The Problem with Nevin
Throughout the work is a running attack on Nevin’s theology. Hodge makes a point that isn’t always grasped by Nevin’s defenders today: if we accept Nevin’s platonic essentialism, especially with regard to the Eucharist and Christology, then we run into huge problems. If Christ assumed the universal humanity, then he also assumed the rules of predicating of genus: the more universal a genus, the less specific it is. If Christ is the universal humanity, then there is nothing specifically human about him!

It is superfluous to sing of Hodge’s greatness. That is a given. I do have some issues with his treatment. Hodge routinely appeals to the “received consensus of the church” for many of his doctrines. There are several problems with this. Aside from the most general teachings from the Creeds, appeals to the Patrum Consensus are problematic and question-begging. Further, the Eastern Orthodox Church, to which Hodge sometimes appeals, would not share his assumptions about Adam’s imputed guilt, for example.

Lord and Servant

This is Mike Horton’s second installment in his Covenant series.  He reframes Christology around “covenant” and is stunningly successful.  His genius is in using the covenant to contrast two ontologies:  overcoming estrangement (classical metaphysics) and meeting a Stranger.

Similar to proposals by Robert Jenson, Horton shows how we meet the Stranger by his own revealing himself to us, and doing so “by strong verbs” (23, 55).  The noun (God) is revealed by the verb (his actions).  From this Horton draws the brilliant conclusion about Speech-Act:  speech is an act.  There is no dilemma between word-revelation (Propositional Protestants) and Act-Revelation (the truth at what Barth was aiming, if not fully getting there).

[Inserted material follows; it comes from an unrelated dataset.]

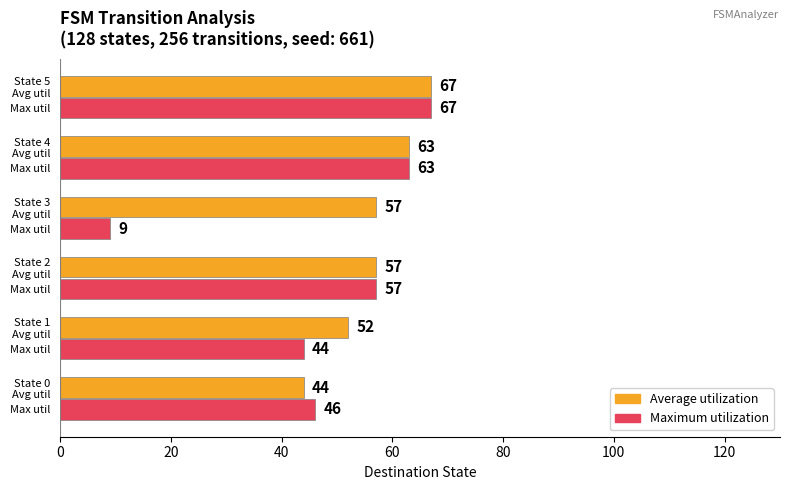

Reading right to left, list all the values displayed in this chart.

Average utilization: 67	63	57	57	52	44
Maximum utilization: 67	63	9	57	44	46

This segues into God’s freedom (and freedom in general).  Horton refuses to see freedom in the abstract.   We do not abstract God’s will from his nature.  Freedom (of any sort) is a natured freedom and if our ousia is a covenanted ousia, then we have a covenantal freedom (this is much more concrete and refreshing than discussions about “Free will,” whatever that means).

The next theological locus is creation.  Contra Anchoretism, the covenant allows us to view creation in its integrity.  It is neither divine nor demonic, rather “Nature has capacities for answering back to the creative speech-act of God” (66).  (While Horton doesn’t draw out the implications, this could explain how the land is said to be defiled by man’s sin).

Horton suggests that the covenant is the nexus between transcendence and immanence.  The God-world bond is covenantal relation (I realize that Aristotle used “relation” as a thinner form of essence; I am not using it in that sense).


Horton does a wonderful job in establishing the “federal-ness” of Adamic humanity.  Horton will contrast his model with the Platonic paradigm (Overcoming Estrangement).  Continuing with the covenantal paradigm, Horton sees the imago dei as:

Sonship/ Royal Dominion:  Adam was invested with kingship as the imaged-son on the Sabbath day.  In Christ this dominion is restored.  Shades of Rushdoony!

Representation:  We are God’s embassy to the world.

Glory:  The glory is ethical-eschatological, rather than essential.

Prophetic Witness:

All of this is recapitulated in Christ.   Interestingly enough, Horton rightly points out that Scripture never speaks of anthropology in the abstract, but always in the covenant.

Christology Proper

Horton gives a brief and lucid description of Reformed Christology against Lutheranism, particularly in the non capax.  He has a very interesting suggestion that the debate between Alexandrians (Divinized humanity) and Antiocheans (Schizo Jesus) is because neither could locate Jesus as he is given for us in the covenant (166).


The basic challenge he gives to anyone who rejects penal substitution:  on said gloss, how is the work of Christ appropriated pro nobis?  How does “defeating Satan” (or any such Christus Victor, political liberation variant) become actual for us?


It’s hard to say which one is better, this book or the one on soteriology.  Both are magnificent.  I think Horton’s use of the covenant model is more tightly argued in this book.